• **Raw records**:
[start]

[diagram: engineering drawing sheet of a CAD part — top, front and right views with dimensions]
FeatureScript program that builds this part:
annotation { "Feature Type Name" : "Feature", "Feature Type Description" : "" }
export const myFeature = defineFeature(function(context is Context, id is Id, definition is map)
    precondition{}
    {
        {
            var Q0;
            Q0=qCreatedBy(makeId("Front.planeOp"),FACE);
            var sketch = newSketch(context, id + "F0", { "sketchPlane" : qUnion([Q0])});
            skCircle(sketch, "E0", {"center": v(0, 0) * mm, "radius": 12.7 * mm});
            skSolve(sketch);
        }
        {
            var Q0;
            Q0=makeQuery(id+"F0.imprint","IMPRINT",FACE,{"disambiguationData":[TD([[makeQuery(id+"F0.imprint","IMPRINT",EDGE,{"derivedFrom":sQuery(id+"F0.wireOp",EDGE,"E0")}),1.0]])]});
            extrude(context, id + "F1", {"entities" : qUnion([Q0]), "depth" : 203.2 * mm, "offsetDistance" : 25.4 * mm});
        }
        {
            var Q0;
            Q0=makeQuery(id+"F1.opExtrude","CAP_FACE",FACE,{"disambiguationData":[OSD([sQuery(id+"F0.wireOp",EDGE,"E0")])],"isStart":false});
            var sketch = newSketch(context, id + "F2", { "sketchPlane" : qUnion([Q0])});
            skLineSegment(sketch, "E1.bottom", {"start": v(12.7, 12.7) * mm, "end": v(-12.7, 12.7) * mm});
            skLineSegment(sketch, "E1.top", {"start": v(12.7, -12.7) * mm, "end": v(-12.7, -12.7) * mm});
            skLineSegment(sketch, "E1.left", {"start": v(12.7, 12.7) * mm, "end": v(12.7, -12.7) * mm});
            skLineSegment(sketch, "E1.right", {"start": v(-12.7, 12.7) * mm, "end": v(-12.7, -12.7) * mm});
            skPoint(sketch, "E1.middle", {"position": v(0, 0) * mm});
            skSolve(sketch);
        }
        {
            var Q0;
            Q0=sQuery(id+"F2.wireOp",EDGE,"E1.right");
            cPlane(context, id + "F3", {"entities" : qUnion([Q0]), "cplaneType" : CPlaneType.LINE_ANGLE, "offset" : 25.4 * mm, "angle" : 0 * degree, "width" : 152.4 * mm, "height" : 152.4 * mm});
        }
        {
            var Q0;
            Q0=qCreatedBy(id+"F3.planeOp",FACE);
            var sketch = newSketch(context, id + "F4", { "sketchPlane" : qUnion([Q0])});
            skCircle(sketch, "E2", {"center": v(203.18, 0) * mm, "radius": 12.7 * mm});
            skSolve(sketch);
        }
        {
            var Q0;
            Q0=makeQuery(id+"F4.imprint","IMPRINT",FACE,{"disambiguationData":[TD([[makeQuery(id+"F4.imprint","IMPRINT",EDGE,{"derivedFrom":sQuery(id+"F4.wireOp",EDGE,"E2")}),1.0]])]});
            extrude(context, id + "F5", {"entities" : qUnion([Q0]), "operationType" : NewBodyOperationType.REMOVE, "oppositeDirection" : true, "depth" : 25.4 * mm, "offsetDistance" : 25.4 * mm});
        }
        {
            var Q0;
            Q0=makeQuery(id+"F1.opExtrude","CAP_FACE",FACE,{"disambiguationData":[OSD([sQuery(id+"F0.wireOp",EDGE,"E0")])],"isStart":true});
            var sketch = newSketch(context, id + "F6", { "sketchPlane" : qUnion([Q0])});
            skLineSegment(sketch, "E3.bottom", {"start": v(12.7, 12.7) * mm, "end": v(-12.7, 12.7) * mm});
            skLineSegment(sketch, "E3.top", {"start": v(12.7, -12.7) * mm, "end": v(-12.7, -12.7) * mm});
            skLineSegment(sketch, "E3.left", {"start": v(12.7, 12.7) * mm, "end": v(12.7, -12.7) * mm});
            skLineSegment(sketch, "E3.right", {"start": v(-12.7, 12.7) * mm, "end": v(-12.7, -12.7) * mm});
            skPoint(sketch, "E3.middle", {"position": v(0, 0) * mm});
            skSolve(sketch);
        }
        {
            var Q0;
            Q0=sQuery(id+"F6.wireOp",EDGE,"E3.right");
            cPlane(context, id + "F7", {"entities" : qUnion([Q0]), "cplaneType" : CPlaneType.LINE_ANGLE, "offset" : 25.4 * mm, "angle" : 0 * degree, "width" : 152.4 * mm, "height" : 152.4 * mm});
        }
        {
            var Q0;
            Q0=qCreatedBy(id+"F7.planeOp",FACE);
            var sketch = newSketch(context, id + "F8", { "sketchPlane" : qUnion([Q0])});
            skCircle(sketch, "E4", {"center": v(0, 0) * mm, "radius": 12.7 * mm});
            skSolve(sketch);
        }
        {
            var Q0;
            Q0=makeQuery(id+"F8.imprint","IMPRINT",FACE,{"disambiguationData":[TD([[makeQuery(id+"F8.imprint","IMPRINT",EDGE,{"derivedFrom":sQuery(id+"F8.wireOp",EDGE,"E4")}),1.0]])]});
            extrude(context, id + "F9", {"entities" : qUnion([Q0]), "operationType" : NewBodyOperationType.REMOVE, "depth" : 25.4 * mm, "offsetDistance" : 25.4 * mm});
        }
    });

[end]
[start]

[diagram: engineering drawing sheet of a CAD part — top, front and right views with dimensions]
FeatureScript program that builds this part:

[end]

Show each line from the items above that contains the string "middle", copied in full.

            skPoint(sketch, "E1.middle", {"position": v(0, 0) * mm});
            skPoint(sketch, "E3.middle", {"position": v(0, 0) * mm});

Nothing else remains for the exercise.